Bob's Gutsy Leadership Blog

Needed: Manager, Leader…or Both?

John Kotter of the Harvard Business School often uses as a case study the history of International Telephone & Telegraph (ITT), a large conglomerate that has had its fair share of ups and downs.

Back in the 1960’s, as head of ITT, Harold Geneen used his formal authority in less than subtle ways to get everyone in key jobs to manage in a highly disciplined manner.  That meant continuously producing detailed plans and budgets aimed at achieving financial objectives set mostly by Geneen (the key objective being 15% annual EPS growth).  He also implemented powerful economic incentives to direct people toward achieving those plans and budgets.  He established elaborate control mechanisms, such as detailed financial systems and regular business reviews, and then paid strict attention to the data produced by those mechanisms.

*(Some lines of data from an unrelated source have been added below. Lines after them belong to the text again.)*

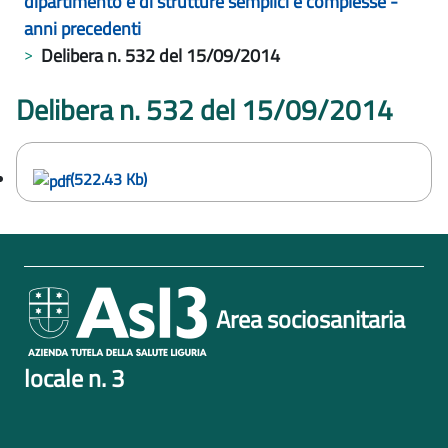
dipartimento e di strutture semplici e complesse -
anni precedenti
Delibera n. 532 del 15/09/2014
Delibera n. 532 del 15/09/2014
(522.43 Kb)
Area sociosanitaria
locale n. 3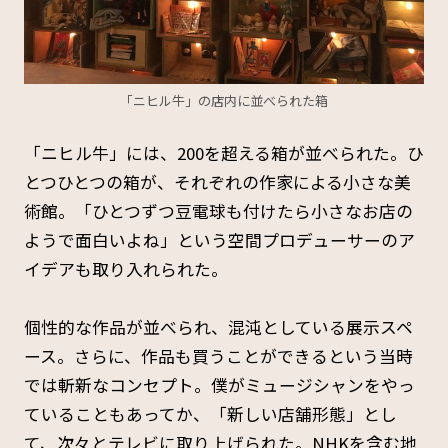
「ニヒル牛」の店内に並べられた箱
「ニヒル牛」には、200を超える箱が並べられた。ひ
とつひとつの箱が、それぞれの作家による小さな美
術館。「ひとつずつ豆電球も付けたら小さなお店の
ようで面白いよね」という空間プロデューサーのア
イデアも取り入れられた。
個性的な作品が並べられ、混沌としている展示スペ
ース。さらに、作品も買うことができるという当時
では斬新なコンセプト。僕がミュージシャンをやっ
ていることもあってか、「新しい店舗形態」とし
て、次々とテレビに取り上げられた。NHKを含む地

Geneen got his executives to apply his form of management across a wide range of businesses with great success in the 1960’s.  During that time, ITT bought dozens of companies and then made them more profitable by managing them more competently.  In the process, the firm’s revenue went from $811 million in 1960 to $5.36 billion in 1970, while net income grew tenfold ($38 million to $393 million).  Very impressive!

The problem with this kind of management is that it leads to a rigidity that often is not capable of responding quickly enough to competitive thrusts.  The tendency to try to control everybody discourages leadership.  There is virtually no exciting vision of moving ahead via the kind of innovation and motivation that are typically necessary in a truly competitive environment. The absence of such leadership usually generates performance problems, which often only increase in size with the application of still more management.

This problem emerged vividly in the ITT case.  With the emphasis on highly disciplined management but very limited leadership, ITT took a huge fall in the 1970’s, with its financial performance among the worst of all large corporations during that period.

So…what is really required?  You need a strong leader that assesses the situation and lays out exciting and impactful plans to stay ahead of competition.  But, that leader also needs to be a strong manager, putting the right budgets, systems and controls in place to manage the assets well and turn in good financial results.  Strong leaders do both!